While Mom filled out some papers, the nurse helped to clean me up. When she was done she handed me a sucker. I’m sure this was a bribe so that I wouldn’t tell anyone how mean she’d been—after all, what sort of adult gets their kicks seeing a little boy throw up until she nearly kills him? She then asked if I had any brothers or sisters. I told her I had a sister out in the car—I was hoping that maybe she wanted to torture Shawna too, but she didn’t seem to want to, instead she handed me another sucker. What luck! I got two suckers from her! I staggered dizzily out of the room with my mom, when we got outside to the car I was feeling pretty good about myself. I had gotten two suckers!

“Where did you get those?” Shawna asked, eyeing the suckers in my hand.

“From the nurse.” I said. “All I had to do was throw up a million times.”

As the car pulled away from the hospital parking lot, Shawna looked on enviously. I waved the other sucker in front of her face. I had two suckers and she didn’t have any…I, at least, was going to enjoy this!

“Jason, give Shawna one of the suckers.” Mom instructed from the front seat

What?
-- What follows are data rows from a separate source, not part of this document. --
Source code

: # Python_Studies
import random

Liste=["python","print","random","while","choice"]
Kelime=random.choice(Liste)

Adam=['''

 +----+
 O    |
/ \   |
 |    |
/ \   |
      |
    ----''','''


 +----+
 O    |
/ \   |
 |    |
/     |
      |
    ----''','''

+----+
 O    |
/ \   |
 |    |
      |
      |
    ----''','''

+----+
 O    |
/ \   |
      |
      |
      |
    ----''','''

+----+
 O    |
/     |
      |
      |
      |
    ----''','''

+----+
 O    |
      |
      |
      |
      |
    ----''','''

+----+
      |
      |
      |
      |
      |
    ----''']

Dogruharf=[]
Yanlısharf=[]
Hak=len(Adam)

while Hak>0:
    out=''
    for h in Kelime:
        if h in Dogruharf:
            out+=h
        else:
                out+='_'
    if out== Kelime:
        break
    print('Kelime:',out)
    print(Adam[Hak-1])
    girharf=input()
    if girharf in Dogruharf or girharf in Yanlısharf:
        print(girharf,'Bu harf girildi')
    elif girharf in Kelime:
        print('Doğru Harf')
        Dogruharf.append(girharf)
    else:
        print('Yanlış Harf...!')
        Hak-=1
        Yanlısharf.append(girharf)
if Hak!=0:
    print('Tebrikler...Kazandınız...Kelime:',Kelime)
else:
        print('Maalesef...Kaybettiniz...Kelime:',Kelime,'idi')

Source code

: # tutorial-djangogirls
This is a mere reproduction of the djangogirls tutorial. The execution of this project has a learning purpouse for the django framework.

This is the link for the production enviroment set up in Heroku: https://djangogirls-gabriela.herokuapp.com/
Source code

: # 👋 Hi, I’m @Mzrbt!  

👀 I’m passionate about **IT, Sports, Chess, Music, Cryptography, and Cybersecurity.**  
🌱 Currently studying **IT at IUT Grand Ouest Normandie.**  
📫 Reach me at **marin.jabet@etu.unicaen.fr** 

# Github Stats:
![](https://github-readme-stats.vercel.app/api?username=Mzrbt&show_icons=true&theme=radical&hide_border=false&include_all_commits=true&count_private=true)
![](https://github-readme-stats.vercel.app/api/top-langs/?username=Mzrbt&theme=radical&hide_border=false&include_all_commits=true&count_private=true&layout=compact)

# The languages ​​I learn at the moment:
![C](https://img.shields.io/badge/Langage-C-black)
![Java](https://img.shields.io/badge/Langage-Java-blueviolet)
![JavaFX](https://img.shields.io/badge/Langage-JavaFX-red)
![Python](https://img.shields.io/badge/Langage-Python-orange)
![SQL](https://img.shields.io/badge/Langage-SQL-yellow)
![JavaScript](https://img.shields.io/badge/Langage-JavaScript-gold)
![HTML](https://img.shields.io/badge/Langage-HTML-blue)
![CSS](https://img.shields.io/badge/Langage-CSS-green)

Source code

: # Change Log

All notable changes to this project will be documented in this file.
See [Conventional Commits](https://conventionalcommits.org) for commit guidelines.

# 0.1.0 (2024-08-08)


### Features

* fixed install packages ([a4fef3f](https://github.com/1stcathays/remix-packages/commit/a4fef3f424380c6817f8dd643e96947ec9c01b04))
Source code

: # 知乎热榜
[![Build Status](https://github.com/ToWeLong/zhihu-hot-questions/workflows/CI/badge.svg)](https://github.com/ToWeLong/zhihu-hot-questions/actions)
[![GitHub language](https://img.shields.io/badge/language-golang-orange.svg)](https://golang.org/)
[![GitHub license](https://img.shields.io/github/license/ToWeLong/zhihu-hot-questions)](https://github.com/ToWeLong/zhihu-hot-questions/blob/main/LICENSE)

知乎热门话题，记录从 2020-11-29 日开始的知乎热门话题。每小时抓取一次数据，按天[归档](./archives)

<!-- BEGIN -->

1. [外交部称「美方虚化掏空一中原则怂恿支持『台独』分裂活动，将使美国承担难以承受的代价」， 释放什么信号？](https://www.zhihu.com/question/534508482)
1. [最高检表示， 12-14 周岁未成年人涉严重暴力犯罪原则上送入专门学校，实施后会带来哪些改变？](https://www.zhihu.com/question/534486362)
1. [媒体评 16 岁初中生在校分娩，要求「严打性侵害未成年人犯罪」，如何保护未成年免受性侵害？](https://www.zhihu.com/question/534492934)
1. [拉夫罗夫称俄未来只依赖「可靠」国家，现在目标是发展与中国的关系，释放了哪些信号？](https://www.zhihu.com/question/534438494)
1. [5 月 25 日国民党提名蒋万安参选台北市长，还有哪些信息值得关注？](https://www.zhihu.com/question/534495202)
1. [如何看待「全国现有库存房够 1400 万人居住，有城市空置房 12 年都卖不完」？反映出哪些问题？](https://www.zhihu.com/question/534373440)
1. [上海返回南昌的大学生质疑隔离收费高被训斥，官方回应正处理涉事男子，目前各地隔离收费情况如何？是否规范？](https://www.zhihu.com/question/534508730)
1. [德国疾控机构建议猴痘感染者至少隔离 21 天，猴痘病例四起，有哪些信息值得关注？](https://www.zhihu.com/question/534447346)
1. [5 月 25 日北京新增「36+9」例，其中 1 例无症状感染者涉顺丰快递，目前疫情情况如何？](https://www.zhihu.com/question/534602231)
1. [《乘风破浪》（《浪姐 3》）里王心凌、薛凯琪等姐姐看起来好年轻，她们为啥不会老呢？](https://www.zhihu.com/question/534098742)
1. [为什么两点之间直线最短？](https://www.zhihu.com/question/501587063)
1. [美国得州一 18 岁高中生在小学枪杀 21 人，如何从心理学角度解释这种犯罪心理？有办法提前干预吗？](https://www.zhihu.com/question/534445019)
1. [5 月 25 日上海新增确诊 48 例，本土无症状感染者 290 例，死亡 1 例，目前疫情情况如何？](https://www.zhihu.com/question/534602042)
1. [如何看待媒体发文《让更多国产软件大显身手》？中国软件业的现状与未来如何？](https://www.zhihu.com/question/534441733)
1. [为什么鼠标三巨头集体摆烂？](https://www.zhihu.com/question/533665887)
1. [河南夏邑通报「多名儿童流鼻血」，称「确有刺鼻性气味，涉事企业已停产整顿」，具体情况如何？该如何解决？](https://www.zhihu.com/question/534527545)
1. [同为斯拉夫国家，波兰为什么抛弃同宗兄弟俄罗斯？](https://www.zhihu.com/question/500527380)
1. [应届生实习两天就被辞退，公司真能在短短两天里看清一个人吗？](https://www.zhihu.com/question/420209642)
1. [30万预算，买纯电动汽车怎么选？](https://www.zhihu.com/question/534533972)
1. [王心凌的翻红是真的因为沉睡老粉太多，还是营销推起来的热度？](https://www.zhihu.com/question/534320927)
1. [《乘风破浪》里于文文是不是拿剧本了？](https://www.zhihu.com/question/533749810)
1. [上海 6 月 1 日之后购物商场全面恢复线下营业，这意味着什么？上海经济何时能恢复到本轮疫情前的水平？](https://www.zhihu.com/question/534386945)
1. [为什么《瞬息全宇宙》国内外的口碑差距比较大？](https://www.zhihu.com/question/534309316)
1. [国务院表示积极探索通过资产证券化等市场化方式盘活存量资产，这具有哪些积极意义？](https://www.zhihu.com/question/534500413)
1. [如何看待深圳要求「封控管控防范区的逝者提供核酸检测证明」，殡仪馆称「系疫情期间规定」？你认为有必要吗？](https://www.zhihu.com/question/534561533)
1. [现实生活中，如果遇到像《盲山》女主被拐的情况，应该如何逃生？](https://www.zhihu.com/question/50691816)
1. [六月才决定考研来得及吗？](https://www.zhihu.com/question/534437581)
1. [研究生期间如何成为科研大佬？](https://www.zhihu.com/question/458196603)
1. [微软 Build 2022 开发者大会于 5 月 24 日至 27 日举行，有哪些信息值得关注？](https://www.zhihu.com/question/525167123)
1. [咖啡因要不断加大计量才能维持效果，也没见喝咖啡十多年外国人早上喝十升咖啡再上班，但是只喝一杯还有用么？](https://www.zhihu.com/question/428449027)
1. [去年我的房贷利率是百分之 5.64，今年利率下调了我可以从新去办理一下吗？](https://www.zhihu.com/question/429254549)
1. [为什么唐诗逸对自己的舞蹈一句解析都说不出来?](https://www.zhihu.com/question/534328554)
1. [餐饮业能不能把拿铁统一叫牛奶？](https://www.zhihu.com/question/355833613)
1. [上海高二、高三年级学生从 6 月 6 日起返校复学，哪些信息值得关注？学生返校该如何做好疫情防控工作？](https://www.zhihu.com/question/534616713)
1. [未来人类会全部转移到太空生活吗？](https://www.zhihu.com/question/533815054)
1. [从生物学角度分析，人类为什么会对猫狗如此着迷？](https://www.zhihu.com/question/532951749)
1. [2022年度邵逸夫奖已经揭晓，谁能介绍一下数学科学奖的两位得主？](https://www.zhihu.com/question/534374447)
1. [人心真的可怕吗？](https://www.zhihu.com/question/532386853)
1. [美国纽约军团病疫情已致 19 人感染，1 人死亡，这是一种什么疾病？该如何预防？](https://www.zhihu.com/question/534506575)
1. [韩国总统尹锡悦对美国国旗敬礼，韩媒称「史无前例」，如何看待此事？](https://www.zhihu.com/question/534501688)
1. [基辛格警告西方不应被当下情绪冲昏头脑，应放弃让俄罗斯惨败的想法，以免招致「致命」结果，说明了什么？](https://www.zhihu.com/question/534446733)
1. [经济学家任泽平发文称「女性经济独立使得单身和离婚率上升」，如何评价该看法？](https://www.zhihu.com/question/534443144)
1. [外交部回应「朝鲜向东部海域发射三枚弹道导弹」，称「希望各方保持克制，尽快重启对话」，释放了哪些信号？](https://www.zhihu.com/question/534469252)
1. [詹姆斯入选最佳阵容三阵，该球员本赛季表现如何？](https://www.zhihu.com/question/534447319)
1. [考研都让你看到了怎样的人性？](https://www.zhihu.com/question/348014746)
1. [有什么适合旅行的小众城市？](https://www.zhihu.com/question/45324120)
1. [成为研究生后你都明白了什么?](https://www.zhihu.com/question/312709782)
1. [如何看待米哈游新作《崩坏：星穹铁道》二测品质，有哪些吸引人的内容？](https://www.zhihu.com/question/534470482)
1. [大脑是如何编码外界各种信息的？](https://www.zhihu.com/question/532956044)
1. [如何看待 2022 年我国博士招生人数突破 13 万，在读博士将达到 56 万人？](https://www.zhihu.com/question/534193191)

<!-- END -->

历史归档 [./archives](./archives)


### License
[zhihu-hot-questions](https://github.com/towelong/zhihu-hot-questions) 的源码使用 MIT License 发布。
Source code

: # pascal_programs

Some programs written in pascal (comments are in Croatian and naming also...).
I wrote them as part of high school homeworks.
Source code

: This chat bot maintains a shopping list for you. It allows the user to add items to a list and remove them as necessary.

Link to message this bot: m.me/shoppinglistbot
Give one to Shawna? Why would I do that? She hadn’t done anything…I was the one who had his stomach turned inside out. Mom took one of my suckers and handed it to my sister, who greedily began to eat it. I folded my arms and sat back on the seat. It just wasn’t fair! I thought, I go through the torture and Shawna gets rewarded for it?

I sulked all the way home, and felt a general anger directed toward everyone in the world at this point. However, I did learn several important lessons that day: First of all, don’t believe your mom when she tells you that vitamins make you strong. Second, nurses always lie. And third, if you ever have to go to the hospital and you get two suckers, hide them both so you don’t have to share.